Banks and sovereigns 'inter-dependent'

The Telegraph published a column by Christine Johnson, a corporate bond fund manager for Old Mutual, that is a must read piece.

Mrs. Johnson cuts straight to the heart of the problem in the financial markets when she observes

But the reality is that the Santander deal is emblematic of a much wider – and in my view permanent – disruption to fixed income markets. 
Banks are now clients of state. States own bank equity and banks own state debt. Banks depend on the state, by way of monetary authorities, for their liquidity. 
What has developed is an intense, introverted, inter-dependent patron-client relationship. States and banks have become equivalent, and equally distressed. 
For bond investors, the outcome is brutal. Santander is not alone. Other banks are also keen to make their bond-holders offers they can’t refuse. It is being called by the euphemism ‘liability management’ but in essence it is a form of default. 
The rules that once applied are no longer relevant. Once the state is involved regulation can be re-written, as can the law. Where politics is concerned, etiquette is soon brushed aside....

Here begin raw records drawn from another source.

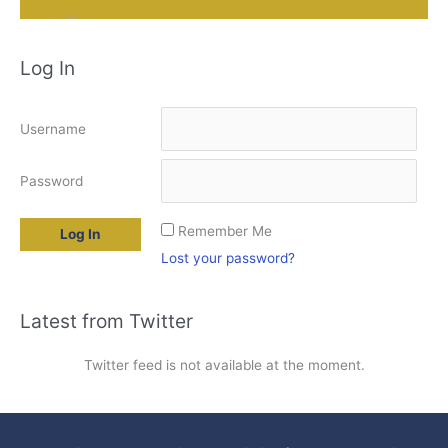
Log In
Username
Password
Remember Me
Lost your password?
Latest from Twitter
Twitter feed is not available at the moment.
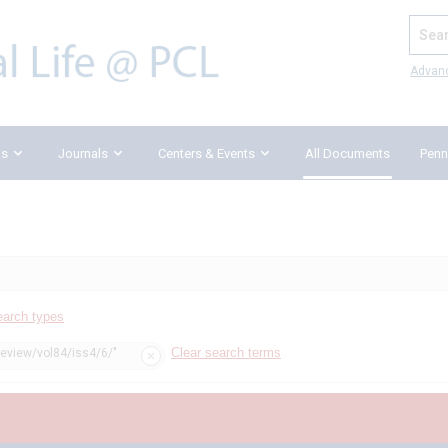
Search
Advan
ks
Journals
Centers & Events
All Documents
Penn
earch types
Clear search terms
review/vol84/iss4/6/"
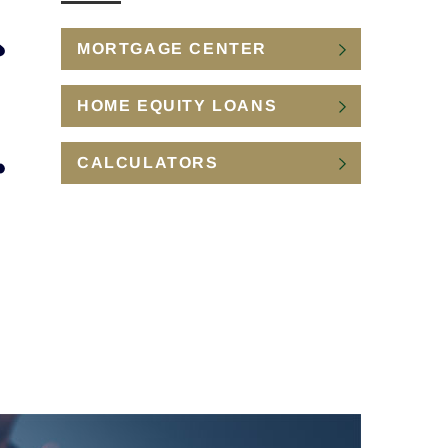
MORTGAGE CENTER
HOME EQUITY LOANS
CALCULATORS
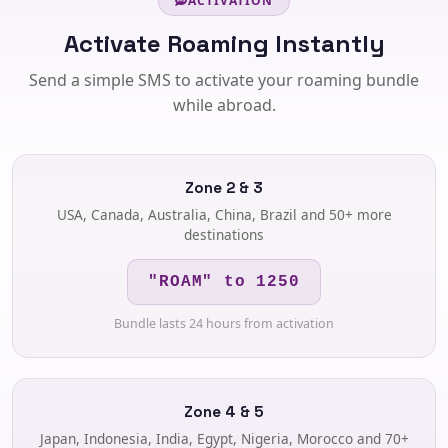
ACTIVATION
Activate Roaming Instantly
Send a simple SMS to activate your roaming bundle
while abroad.
Zone 2 & 3
USA, Canada, Australia, China, Brazil and 50+ more
destinations
"ROAM" to 1250
Bundle lasts 24 hours from activation
Zone 4 & 5
Japan, Indonesia, India, Egypt, Nigeria, Morocco and 70+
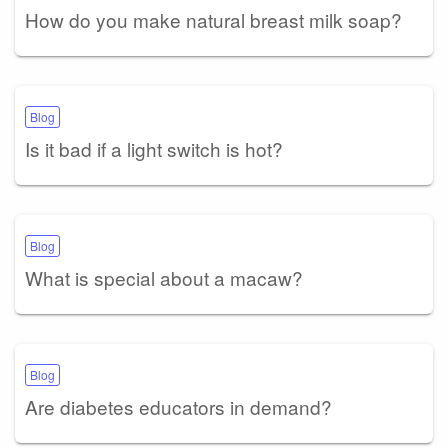
How do you make natural breast milk soap?
Blog
Is it bad if a light switch is hot?
Blog
What is special about a macaw?
Blog
Are diabetes educators in demand?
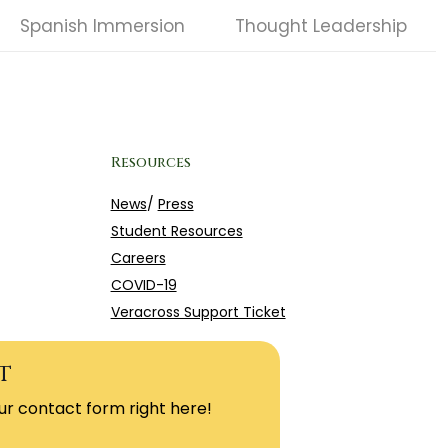
Spanish Immersion
Thought Leadership
Resources
News
/
Press
Student Resources
Careers
COVID-19
Veracross Support Ticket
t
ur contact form right here!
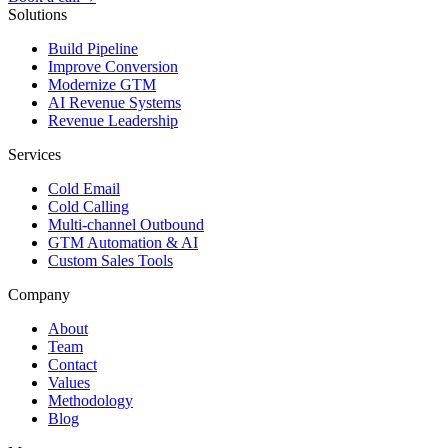
Solutions
Build Pipeline
Improve Conversion
Modernize GTM
AI Revenue Systems
Revenue Leadership
Services
Cold Email
Cold Calling
Multi-channel Outbound
GTM Automation & AI
Custom Sales Tools
Company
About
Team
Contact
Values
Methodology
Blog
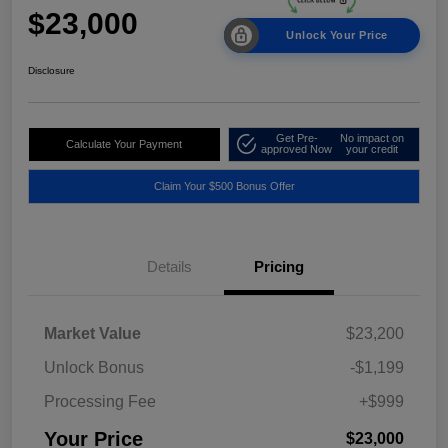
$23,000
Unlock Your Price
Disclosure
Get Pre-
No impact on
Calculate Your Payment
approved Now
your credit
Claim Your $500 Bonus Offer
Details
Pricing
Market Value
$23,200
Unlock Bonus
-$1,199
Processing Fee
+$999
Your Price
$23,000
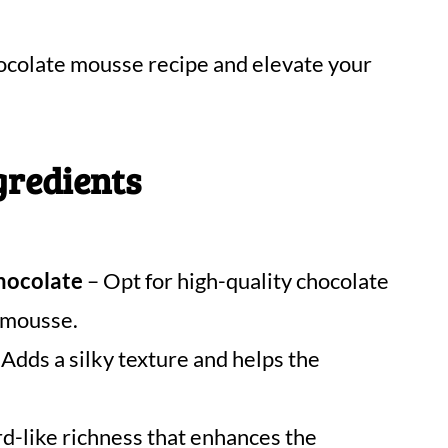
hocolate mousse recipe and elevate your
gredients
chocolate
– Opt for high-quality chocolate
e mousse.
Adds a silky texture and helps the
rd-like richness that enhances the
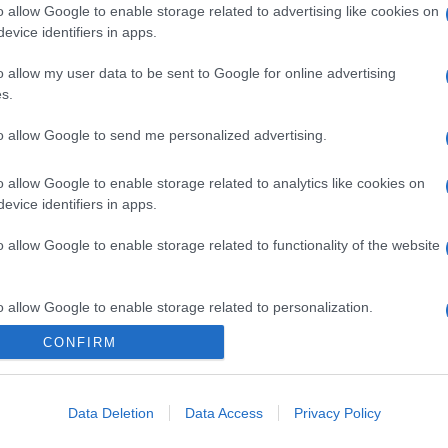
o allow Google to enable storage related to advertising like cookies on
evice identifiers in apps.
o allow my user data to be sent to Google for online advertising
s.
to allow Google to send me personalized advertising.
o allow Google to enable storage related to analytics like cookies on
evice identifiers in apps.
o allow Google to enable storage related to functionality of the website
o allow Google to enable storage related to personalization.
CONFIRM
CHI SIAMO
o allow Google to enable storage related to security, including
cation functionality and fraud prevention, and other user protection.
Data Deletion
Data Access
Privacy Policy
Dalla tv, alla brace. RicetteInTv.com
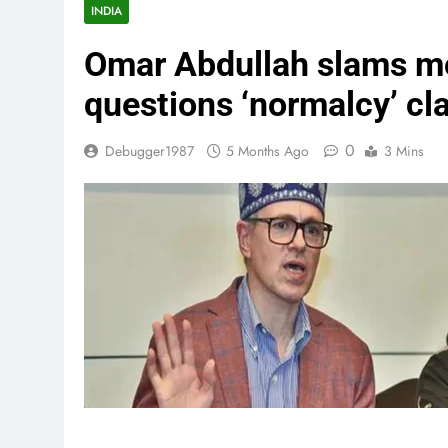
INDIA
Omar Abdullah slams mo
questions ‘normalcy’ cl
0
Debugger1987
5 Months Ago
3 Mins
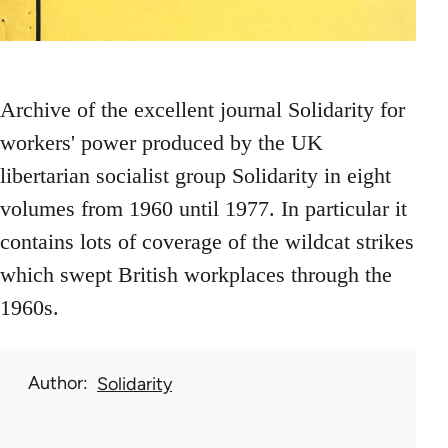
Archive of the excellent journal Solidarity for
workers' power produced by the UK
libertarian socialist group Solidarity in eight
volumes from 1960 until 1977. In particular it
contains lots of coverage of the wildcat strikes
which swept British workplaces through the
1960s.
Author
Solidarity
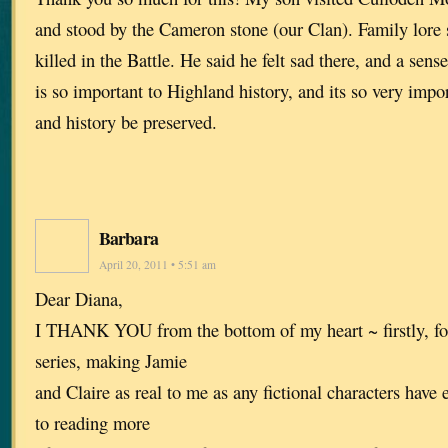
and stood by the Cameron stone (our Clan). Family lore 
killed in the Battle. He said he felt sad there, and a sense
is so important to Highland history, and its so very import
and history be preserved.
Barbara
April 20, 2011 • 5:51 am
Dear Diana,
I THANK YOU from the bottom of my heart ~ firstly, for
series, making Jamie
and Claire as real to me as any fictional characters have 
to reading more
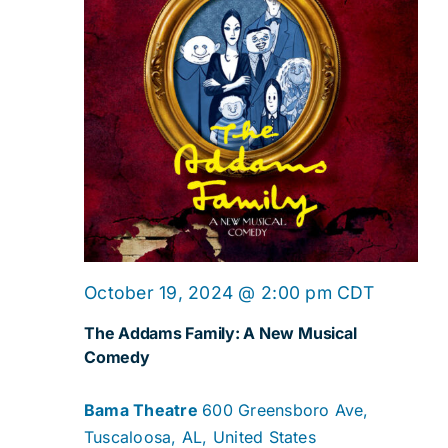
October 19, 2024 @ 2:00 pm
CDT
The Addams Family: A New Musical
Comedy
Bama Theatre
600 Greensboro Ave,
Tuscaloosa, AL, United States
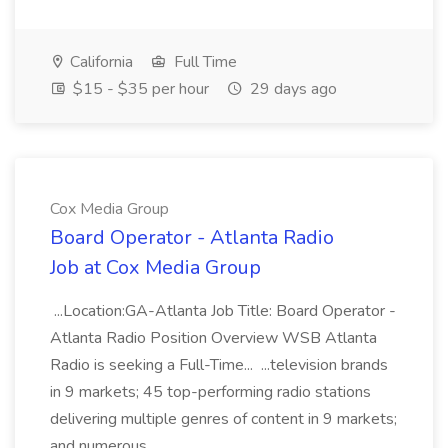
California
Full Time
$15 - $35 per hour
29 days ago
Cox Media Group
Board Operator - Atlanta Radio
Job at Cox Media Group
...Location:GA-Atlanta Job Title: Board Operator -
Atlanta Radio Position Overview WSB Atlanta
Radio is seeking a Full-Time... ...television brands
in 9 markets; 45 top-performing radio stations
delivering multiple genres of content in 9 markets;
and numerous...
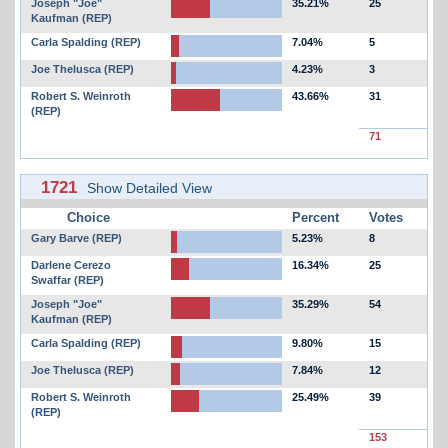
Joseph "Joe"
35.21%
25
Kaufman (REP)
Carla Spalding (REP)
7.04%
5
Joe Thelusca (REP)
4.23%
3
Robert S. Weinroth
43.66%
31
(REP)
71
1721
Show Detailed View
Choice
Percent
Votes
Gary Barve (REP)
5.23%
8
Darlene Cerezo
16.34%
25
Swaffar (REP)
Joseph "Joe"
35.29%
54
Kaufman (REP)
Carla Spalding (REP)
9.80%
15
Joe Thelusca (REP)
7.84%
12
Robert S. Weinroth
25.49%
39
(REP)
153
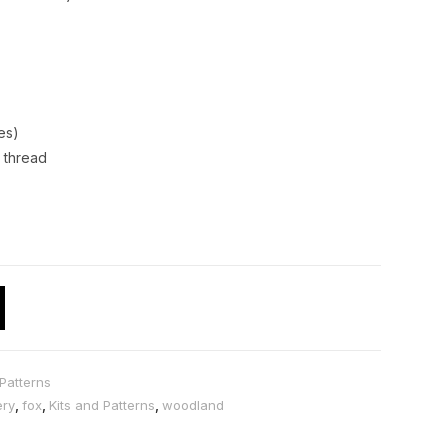
es)
 thread
Patterns
ery
,
fox
,
Kits and Patterns
,
woodland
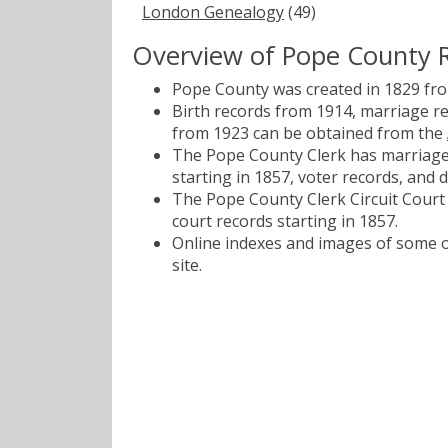
London Genealogy
(49)
Overview of Pope County 
Pope County was created in 1829 fr
Birth records from 1914, marriage r
from 1923 can be obtained from the
The Pope County Clerk has marriage 
starting in 1857, voter records, and 
The Pope County Clerk Circuit Court h
court records starting in 1857.
Online indexes and images of some of
site.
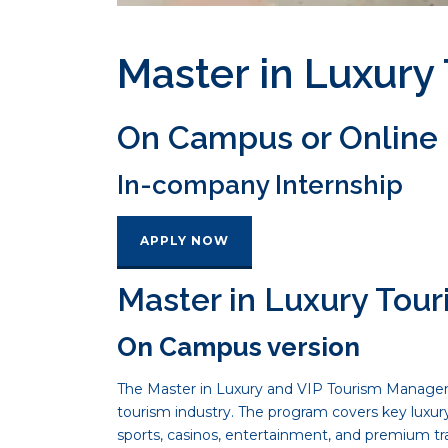
Master in Luxur
On Campus or Online
In-company Internship
APPLY NOW
Master in Luxury To
On Campus version
The Master in Luxury and VIP Tourism Managemen
tourism industry. The program covers key luxu
sports, casinos, entertainment, and premium tr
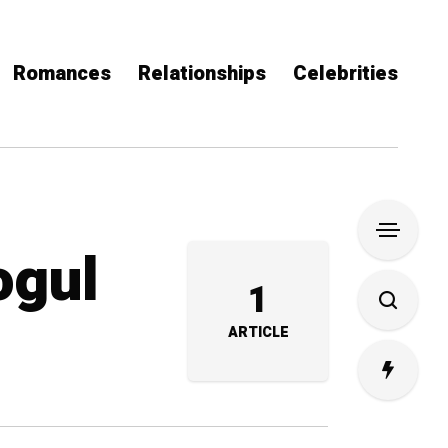
Romances
Relationships
Celebrities
ogul
1
ARTICLE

The conclusion should not be hard to draw, though it is quite different to the one we are used to hearing. Neither governments nor banks are capable of providing a safe-haven in the challenging times we face. They are not the solution. They are the problem.

Over the last several months, this blog has documented how the relationship between banks, regulators and sovereigns has perpetuated the financial crisis to the detriment of investors and society.

I know I have said this before, but requiring the banks to disclose on an on-going basis their current asset, liability and off-balance sheet exposure details is the only way to solve the problems created by the relationship between banks, regulators and sovereigns.

Ultra transparency ends, at a minimum:

  • regulators hiding a bank's condition from the market while they try to stabilize the bank (think extend and pretend).  Instead, it substitutes market discipline with the idea being to prevent the bank from becoming a problem in the first place;
  • the focus on meaningless, highly manipulated bank book capital.  Instead, it substitutes the combination of a bank's solvency (the market value of its assets less the book value of its liabilities) with the reality that so long as depositors trust in the guarantee of their deposits, they will keep their money in the bank regardless of its solvency.  With this combination, banks can spend the next several years retaining earnings to restore their solvency; and
  • regulators, and by extension sovereigns, incurring the moral obligation to bailout investors when the regulators announce that a bank has passed a stress test.  Instead, investors know that they are responsible for all gains and losses which gives them the incentive to assess the risk of each bank independently using the data disclosed under ultra transparency.